> Work to do:
Pick out each line in the items below that has the string "kern" in it, and copy those lines.

> Dataset excerpts:
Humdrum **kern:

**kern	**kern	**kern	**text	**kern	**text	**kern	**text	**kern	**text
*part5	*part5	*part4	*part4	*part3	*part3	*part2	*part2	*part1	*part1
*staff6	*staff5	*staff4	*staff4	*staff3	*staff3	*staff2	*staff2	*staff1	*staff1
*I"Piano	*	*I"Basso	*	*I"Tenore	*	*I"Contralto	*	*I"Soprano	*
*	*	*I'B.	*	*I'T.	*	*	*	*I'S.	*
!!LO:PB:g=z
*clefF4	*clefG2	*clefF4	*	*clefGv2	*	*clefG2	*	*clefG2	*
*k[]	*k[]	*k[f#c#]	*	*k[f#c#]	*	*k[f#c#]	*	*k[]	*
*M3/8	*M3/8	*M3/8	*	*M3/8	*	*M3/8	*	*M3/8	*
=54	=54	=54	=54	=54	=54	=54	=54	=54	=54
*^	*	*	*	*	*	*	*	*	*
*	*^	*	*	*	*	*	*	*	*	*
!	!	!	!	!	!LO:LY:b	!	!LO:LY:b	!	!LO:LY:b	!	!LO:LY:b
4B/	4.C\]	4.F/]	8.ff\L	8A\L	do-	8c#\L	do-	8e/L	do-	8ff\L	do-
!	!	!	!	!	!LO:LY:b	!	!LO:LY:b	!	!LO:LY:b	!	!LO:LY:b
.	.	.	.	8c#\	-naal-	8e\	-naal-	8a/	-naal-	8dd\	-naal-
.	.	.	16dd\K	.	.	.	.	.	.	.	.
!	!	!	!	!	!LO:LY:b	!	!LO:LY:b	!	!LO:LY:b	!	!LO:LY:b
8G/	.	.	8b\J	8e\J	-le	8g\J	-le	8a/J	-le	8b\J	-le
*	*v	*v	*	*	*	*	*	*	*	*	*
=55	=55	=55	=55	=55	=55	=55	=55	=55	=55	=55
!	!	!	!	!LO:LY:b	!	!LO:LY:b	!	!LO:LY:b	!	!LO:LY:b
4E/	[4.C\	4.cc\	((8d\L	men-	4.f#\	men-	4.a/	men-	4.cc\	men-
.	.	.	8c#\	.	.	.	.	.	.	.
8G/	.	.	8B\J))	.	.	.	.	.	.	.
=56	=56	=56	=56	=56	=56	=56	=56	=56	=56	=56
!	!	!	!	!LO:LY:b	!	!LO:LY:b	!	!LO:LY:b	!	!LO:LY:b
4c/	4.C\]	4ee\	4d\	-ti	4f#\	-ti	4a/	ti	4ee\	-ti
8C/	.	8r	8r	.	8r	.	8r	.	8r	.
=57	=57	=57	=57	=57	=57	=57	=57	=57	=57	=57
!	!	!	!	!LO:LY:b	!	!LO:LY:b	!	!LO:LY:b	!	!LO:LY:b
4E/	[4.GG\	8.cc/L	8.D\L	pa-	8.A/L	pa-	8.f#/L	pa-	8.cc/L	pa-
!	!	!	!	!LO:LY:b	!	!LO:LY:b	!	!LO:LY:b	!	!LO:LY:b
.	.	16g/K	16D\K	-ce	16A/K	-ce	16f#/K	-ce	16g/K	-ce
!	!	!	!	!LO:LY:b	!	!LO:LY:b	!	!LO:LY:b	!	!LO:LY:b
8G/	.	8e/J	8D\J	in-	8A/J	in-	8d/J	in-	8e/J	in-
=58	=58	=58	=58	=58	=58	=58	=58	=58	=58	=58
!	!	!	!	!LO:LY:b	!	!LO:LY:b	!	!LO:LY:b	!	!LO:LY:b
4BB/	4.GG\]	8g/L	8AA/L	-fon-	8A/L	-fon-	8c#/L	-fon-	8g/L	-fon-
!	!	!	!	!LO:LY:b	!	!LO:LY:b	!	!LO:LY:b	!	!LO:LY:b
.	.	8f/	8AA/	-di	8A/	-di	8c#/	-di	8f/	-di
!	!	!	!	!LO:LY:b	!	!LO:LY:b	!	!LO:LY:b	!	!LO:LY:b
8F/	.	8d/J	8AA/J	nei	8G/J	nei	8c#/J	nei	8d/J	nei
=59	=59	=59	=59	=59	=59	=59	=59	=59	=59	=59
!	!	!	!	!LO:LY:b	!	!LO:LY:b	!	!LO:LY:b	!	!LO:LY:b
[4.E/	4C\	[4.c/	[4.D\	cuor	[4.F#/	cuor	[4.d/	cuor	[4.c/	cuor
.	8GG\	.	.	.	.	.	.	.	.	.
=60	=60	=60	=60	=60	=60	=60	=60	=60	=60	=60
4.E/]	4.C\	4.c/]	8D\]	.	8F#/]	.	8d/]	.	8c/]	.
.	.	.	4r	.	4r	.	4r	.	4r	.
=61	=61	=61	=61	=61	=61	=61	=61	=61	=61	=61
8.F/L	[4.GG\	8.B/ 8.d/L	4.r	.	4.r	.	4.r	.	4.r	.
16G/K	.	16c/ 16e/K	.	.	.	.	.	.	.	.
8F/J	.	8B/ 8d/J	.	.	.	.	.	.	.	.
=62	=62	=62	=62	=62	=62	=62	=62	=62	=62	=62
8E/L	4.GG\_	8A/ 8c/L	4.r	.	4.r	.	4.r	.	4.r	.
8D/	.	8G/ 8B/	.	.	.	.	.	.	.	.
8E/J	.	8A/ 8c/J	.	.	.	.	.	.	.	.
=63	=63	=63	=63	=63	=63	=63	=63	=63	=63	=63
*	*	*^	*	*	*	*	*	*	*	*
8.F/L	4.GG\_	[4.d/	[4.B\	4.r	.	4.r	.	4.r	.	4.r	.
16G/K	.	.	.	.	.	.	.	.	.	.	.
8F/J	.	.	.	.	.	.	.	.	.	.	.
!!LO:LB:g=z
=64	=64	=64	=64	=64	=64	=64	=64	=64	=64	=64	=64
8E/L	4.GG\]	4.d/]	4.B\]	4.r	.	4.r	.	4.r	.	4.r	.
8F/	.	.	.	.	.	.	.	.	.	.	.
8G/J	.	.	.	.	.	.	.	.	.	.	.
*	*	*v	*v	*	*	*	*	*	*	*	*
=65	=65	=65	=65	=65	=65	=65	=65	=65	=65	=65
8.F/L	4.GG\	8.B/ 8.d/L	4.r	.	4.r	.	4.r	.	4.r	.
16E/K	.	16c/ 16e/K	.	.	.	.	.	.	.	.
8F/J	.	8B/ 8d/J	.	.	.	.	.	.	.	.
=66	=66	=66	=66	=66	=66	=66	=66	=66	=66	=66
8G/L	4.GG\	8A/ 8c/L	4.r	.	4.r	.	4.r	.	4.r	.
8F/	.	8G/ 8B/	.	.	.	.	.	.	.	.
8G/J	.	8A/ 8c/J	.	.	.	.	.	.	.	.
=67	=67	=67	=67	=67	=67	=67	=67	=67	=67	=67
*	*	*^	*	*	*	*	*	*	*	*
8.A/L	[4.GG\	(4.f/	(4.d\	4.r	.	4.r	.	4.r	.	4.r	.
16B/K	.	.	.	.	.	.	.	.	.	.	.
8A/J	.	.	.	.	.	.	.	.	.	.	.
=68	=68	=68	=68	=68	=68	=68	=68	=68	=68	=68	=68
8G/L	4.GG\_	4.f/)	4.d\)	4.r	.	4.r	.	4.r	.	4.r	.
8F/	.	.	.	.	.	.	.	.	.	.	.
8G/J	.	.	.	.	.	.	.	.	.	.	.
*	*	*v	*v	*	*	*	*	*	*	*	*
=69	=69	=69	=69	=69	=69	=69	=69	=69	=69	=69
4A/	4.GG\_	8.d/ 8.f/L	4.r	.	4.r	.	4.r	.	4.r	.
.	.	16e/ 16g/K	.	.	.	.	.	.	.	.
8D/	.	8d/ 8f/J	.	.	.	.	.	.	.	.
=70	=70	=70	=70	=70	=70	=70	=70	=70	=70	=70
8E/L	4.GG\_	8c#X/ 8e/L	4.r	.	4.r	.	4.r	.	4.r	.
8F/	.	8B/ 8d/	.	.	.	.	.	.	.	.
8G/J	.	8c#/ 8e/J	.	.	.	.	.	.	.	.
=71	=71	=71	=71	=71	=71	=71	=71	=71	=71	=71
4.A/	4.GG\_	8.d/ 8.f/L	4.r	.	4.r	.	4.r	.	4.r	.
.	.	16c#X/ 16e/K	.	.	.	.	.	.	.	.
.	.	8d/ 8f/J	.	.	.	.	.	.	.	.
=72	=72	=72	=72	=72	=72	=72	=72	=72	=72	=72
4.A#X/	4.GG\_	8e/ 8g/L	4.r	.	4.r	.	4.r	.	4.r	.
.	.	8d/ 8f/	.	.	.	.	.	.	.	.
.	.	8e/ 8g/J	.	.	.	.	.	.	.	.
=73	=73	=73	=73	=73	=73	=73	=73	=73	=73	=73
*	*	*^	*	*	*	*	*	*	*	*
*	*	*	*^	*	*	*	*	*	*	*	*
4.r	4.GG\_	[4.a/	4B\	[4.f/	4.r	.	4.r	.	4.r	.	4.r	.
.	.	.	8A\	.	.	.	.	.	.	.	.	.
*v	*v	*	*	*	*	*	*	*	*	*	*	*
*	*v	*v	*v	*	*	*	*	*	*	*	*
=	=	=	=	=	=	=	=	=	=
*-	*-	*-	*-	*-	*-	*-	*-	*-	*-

> Exercise output:
Humdrum **kern:
**kern	**kern	**kern	**text	**kern	**text	**kern	**text	**kern	**text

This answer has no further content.